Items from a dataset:
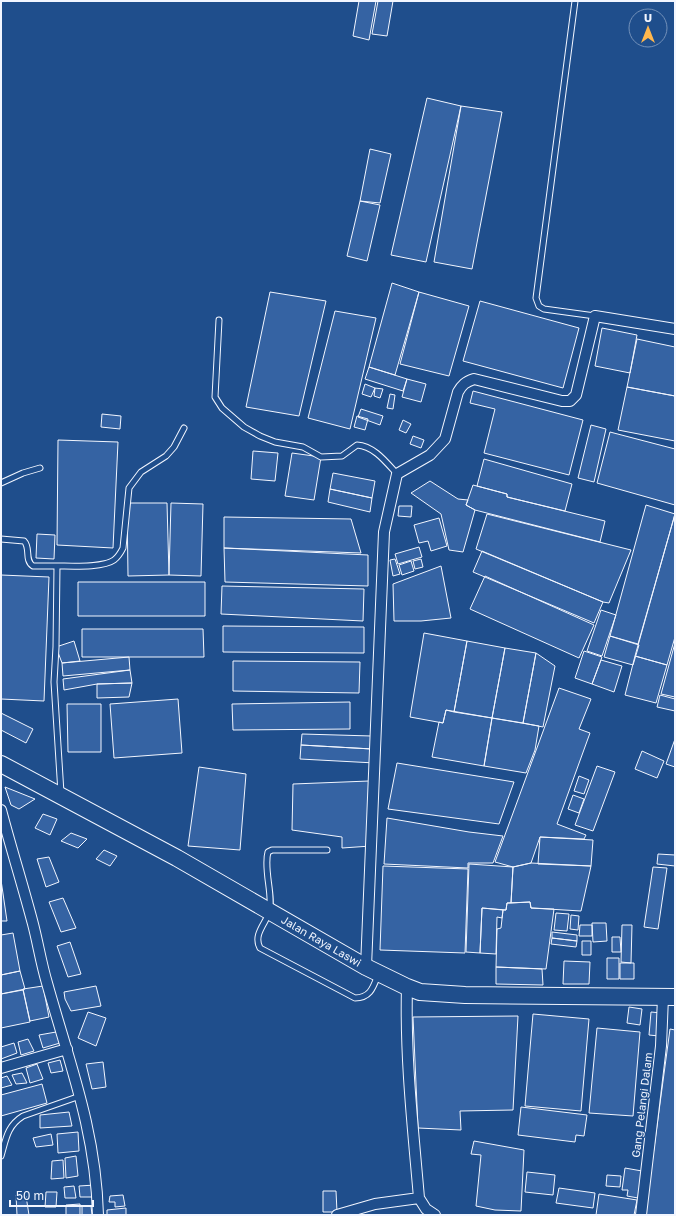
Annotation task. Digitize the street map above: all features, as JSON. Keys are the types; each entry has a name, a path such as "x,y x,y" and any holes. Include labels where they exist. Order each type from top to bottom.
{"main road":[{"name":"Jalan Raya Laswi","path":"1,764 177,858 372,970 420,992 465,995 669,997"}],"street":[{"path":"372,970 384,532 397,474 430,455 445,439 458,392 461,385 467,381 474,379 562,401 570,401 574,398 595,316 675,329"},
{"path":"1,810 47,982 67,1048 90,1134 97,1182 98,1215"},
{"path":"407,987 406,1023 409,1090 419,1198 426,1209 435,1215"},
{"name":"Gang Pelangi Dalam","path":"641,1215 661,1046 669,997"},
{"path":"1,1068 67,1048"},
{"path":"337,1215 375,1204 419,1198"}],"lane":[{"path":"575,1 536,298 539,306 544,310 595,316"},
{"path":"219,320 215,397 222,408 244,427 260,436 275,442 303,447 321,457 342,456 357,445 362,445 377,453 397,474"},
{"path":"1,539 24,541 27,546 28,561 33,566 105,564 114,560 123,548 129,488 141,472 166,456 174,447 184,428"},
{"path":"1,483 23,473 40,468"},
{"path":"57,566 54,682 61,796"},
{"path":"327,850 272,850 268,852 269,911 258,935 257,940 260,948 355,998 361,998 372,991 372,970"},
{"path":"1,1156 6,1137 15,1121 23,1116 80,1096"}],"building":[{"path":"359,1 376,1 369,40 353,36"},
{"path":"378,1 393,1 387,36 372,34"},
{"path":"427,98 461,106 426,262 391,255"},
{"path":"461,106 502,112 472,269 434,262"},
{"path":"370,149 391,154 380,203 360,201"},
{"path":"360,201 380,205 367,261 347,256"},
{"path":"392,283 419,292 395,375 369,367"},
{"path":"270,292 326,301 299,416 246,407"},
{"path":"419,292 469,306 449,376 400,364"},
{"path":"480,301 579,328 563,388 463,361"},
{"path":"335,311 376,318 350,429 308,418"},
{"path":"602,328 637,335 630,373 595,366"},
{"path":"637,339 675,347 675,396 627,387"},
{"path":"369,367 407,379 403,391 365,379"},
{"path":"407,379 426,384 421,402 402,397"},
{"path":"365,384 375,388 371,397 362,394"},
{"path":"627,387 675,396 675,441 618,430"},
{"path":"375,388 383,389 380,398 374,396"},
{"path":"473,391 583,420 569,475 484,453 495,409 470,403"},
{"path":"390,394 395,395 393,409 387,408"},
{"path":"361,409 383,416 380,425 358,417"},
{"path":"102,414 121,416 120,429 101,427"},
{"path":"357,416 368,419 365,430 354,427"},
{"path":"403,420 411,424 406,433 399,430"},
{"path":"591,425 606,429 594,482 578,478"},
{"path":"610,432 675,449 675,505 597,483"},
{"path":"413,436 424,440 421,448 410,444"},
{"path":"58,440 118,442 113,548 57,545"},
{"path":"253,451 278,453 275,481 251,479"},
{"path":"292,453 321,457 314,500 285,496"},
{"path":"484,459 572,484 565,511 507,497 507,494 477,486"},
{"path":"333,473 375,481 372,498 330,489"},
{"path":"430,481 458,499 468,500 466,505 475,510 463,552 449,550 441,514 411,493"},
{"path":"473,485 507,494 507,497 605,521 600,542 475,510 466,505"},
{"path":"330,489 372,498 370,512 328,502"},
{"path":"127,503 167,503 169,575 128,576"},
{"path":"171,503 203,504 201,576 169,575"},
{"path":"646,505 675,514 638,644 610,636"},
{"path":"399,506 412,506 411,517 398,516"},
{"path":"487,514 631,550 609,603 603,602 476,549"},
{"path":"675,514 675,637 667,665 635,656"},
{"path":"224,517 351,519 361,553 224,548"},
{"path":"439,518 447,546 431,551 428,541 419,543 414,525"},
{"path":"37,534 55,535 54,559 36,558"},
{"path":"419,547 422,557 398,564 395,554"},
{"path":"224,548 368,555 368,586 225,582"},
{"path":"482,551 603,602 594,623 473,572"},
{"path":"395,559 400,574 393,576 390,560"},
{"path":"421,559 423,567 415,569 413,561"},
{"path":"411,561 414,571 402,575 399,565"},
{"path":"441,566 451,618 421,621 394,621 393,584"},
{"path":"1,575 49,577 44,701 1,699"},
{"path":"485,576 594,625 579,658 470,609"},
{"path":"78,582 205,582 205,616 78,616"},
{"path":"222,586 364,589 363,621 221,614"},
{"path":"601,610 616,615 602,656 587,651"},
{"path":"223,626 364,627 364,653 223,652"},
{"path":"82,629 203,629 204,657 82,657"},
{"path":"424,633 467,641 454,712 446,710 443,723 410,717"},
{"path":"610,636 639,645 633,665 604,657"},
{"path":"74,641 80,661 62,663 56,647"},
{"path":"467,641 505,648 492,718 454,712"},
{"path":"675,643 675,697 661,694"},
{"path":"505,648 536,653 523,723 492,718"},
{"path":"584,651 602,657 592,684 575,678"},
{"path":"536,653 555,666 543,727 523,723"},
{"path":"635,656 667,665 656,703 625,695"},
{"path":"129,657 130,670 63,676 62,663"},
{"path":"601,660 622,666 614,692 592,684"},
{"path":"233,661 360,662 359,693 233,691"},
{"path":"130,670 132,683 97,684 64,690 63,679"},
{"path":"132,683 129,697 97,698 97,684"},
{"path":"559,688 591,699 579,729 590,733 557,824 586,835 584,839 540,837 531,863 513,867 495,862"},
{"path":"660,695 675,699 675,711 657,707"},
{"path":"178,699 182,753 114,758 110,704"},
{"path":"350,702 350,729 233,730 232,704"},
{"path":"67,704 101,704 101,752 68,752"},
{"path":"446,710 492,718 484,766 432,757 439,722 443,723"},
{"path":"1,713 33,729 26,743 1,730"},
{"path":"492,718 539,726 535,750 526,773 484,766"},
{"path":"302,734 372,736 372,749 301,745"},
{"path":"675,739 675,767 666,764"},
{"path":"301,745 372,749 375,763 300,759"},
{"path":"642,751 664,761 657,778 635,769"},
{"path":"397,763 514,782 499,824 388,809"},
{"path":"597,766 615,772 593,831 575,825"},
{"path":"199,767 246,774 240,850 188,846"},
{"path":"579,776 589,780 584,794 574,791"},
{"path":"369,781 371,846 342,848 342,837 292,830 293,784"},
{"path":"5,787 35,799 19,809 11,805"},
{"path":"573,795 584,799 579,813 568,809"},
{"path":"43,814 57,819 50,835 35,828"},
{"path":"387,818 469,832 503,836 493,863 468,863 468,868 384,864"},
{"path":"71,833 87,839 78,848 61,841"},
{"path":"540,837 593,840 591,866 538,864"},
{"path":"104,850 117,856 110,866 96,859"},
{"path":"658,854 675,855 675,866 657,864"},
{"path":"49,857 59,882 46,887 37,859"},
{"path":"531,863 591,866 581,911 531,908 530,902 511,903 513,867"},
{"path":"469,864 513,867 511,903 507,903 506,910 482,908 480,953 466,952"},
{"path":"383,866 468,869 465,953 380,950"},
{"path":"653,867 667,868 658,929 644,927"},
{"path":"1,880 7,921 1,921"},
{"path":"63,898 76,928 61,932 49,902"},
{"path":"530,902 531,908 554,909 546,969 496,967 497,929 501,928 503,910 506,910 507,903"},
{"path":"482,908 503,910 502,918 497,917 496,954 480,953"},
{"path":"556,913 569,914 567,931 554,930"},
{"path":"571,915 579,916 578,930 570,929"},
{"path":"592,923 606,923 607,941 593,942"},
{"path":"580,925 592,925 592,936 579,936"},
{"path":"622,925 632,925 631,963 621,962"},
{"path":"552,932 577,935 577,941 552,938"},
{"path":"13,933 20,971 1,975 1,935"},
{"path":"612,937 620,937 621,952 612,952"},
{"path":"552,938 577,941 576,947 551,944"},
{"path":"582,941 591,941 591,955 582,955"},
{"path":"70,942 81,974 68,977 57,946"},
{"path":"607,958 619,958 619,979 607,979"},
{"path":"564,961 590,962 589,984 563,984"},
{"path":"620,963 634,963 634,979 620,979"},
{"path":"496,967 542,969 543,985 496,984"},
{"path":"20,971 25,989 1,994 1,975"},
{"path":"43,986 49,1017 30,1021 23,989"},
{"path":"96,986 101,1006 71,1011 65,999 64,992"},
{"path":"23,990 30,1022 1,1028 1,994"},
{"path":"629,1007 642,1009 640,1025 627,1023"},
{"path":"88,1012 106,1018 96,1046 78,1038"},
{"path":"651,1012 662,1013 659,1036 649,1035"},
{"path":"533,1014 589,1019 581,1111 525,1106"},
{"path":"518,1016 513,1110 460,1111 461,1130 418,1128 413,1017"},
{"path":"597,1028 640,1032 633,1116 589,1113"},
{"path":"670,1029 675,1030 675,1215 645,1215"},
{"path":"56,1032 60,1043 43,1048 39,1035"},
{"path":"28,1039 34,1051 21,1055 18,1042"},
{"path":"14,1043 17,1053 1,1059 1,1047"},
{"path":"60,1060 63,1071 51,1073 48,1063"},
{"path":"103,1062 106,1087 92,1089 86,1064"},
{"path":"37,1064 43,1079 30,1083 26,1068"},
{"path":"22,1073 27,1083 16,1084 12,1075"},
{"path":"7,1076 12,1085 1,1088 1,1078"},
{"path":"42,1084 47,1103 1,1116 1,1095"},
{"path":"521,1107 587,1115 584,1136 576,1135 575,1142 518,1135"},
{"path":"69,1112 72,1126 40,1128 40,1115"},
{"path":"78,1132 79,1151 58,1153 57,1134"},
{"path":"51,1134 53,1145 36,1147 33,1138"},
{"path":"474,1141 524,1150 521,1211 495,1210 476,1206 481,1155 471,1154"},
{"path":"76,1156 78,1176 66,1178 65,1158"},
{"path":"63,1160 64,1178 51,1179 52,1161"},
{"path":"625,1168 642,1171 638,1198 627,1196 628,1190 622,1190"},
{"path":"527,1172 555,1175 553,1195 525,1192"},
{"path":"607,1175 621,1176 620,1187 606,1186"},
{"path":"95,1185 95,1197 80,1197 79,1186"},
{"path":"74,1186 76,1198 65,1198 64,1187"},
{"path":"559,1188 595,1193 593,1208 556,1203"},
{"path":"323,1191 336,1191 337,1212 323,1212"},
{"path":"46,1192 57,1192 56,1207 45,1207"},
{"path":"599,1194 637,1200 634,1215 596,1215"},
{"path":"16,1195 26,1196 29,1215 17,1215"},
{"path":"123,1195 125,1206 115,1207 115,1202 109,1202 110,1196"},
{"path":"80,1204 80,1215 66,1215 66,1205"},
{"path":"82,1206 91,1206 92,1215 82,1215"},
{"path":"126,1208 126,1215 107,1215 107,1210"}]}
...
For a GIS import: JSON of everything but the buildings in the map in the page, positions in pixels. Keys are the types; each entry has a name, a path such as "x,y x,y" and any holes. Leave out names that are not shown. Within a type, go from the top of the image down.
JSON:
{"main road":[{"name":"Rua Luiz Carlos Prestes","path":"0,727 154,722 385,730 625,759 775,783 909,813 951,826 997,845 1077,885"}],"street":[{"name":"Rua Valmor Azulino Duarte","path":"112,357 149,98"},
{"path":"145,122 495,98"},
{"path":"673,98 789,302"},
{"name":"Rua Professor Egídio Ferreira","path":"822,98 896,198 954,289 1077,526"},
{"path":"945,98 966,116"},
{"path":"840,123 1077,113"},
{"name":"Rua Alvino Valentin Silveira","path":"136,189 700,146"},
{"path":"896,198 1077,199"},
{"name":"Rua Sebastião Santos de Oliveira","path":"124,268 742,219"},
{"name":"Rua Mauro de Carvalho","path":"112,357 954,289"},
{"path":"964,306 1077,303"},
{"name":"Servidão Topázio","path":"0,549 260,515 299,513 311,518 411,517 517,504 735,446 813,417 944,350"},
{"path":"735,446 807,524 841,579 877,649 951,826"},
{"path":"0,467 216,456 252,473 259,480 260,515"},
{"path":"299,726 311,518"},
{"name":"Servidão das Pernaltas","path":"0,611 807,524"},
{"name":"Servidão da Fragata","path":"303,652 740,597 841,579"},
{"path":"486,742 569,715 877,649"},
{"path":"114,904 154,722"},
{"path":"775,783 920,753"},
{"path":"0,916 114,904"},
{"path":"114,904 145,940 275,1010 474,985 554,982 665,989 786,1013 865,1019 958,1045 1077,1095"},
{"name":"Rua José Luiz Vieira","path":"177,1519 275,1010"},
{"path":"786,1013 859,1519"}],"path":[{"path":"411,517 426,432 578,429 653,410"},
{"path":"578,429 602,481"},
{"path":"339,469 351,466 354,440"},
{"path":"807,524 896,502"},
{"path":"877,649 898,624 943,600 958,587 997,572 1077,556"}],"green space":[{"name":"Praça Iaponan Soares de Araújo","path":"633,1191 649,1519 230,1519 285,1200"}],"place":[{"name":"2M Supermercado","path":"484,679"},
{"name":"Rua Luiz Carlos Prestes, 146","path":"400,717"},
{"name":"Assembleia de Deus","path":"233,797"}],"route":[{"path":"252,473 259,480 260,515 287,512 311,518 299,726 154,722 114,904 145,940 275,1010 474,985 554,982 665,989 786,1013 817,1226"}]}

(What is needed)
Among the lines above, find each one containing the string "street" and copy it.

(Answer section)
Annotation task. Digitize the street map above: all features, as JSON. Keys are the types; each entry has a name, a path such as "x,y x,y" and any holes. Include labels where they exist. Order each type from top to bottom.
{"main road":[{"name":"Jalan Raya Laswi","path":"1,764 177,858 372,970 420,992 465,995 669,997"}],"street":[{"path":"372,970 384,532 397,474 430,455 445,439 458,392 461,385 467,381 474,379 562,401 570,401 574,398 595,316 675,329"},
{"main road":[{"name":"Rua Luiz Carlos Prestes","path":"0,727 154,722 385,730 625,759 775,783 909,813 951,826 997,845 1077,885"}],"street":[{"name":"Rua Valmor Azulino Duarte","path":"112,357 149,98"},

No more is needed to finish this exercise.